**** 検討用本文 ****

これからは開館効果が暫時減少し、厳しい事業環境におかれる中で、運営損失金リス
クに対しての資金面の備えを講じ、企業のメセナ活動の一環としての事業協賛や個人、
法人からの寄附金を募り、財団の経営基盤の安定化を図ります。また、職員のスキルア
ップを行ないながら、学芸部門と管理部門との密接な連携を図り、高い相乗効果が発揮
できるようマネージメントいたします。
⑥ 「建築理念を管理運営に活かす」
歴史的価値の高い出島に近接している立地条件、開放的で美しいデザインを持った美術
館の特徴を生かし、文化活動を通じて、美術館を愛するファンを生み出す努力をいたしま
す。楽しみを求めて来館される子どもから高齢者まで、全ての利用者に心から満足して頂
くために、どんな時でも利用者の気持ちを汲み取る努力を怠らず、臨機応変に行動するこ
とを信条とします。長崎県美術館はユニバーサルミュージアムを目指し、利用者が美術館
を出るときに満足していただける美術館に向けて成長いたします。
2 行動指針
(1)7年間の実績とノウハウを基に、開かれた美術館として、美術に親しむ利用者を拡大し
ます。

**** 元資料 ****

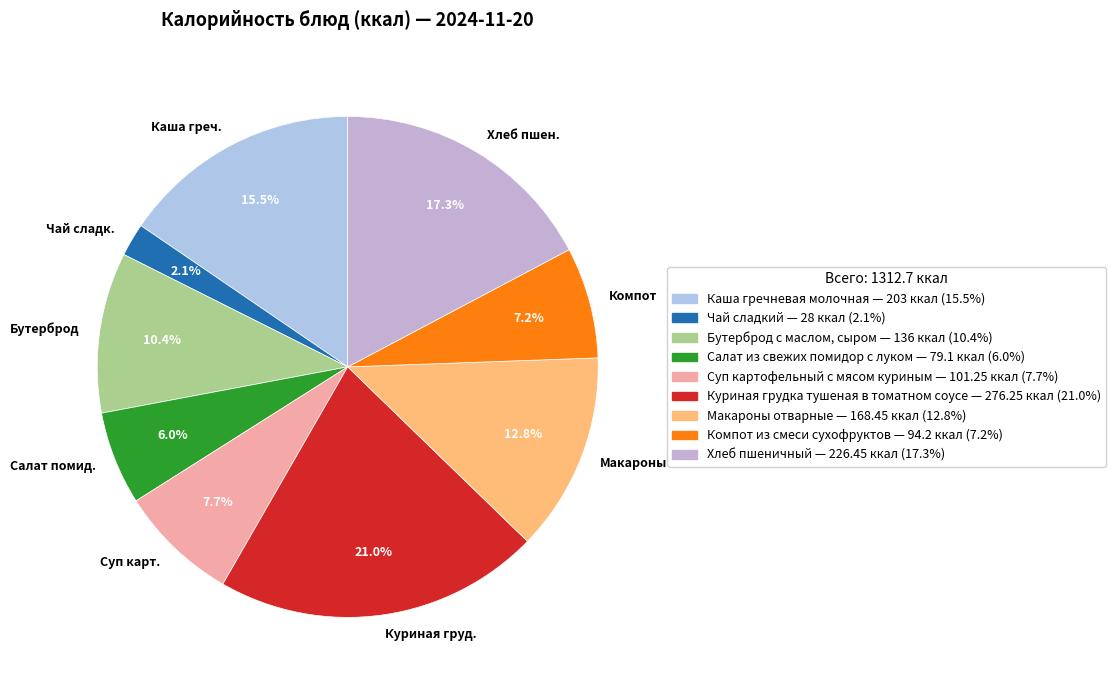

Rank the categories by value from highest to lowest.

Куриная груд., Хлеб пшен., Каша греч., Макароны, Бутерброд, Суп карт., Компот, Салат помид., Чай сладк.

****

### [作業内容]
1: 本文の「⑥ 「建築理念を管理運営に活かす」」から「を出るときに満足していただける美術館に向けて成長いたします。」までの部分を、「出島」を「長崎港」に変えて書き直してください。
2: 本文について答えてください。
(a) 長崎県美術館が目指しているのは何ですか。
(b) 行動指針では、何年間の実績とノウハウを基にするとされていますか。
(c) 寄附金は誰から募るとされていますか。
回答の根拠には本文だけを使ってください。

### [各問の解答]
1:
⑥ 「建築理念を管理運営に活かす」
歴史的価値の高い長崎港に近接している立地条件、開放的で美しいデザインを持った美術
館の特徴を生かし、文化活動を通じて、美術館を愛するファンを生み出す努力をいたしま
す。楽しみを求めて来館される子どもから高齢者まで、全ての利用者に心から満足して頂
くために、どんな時でも利用者の気持ちを汲み取る努力を怠らず、臨機応変に行動するこ
とを信条とします。長崎県美術館はユニバーサルミュージアムを目指し、利用者が美術館
を出るときに満足していただける美術館に向けて成長いたします。

2:
(a) ユニバーサルミュージアム
(b) 7年間
(c) 個人と法人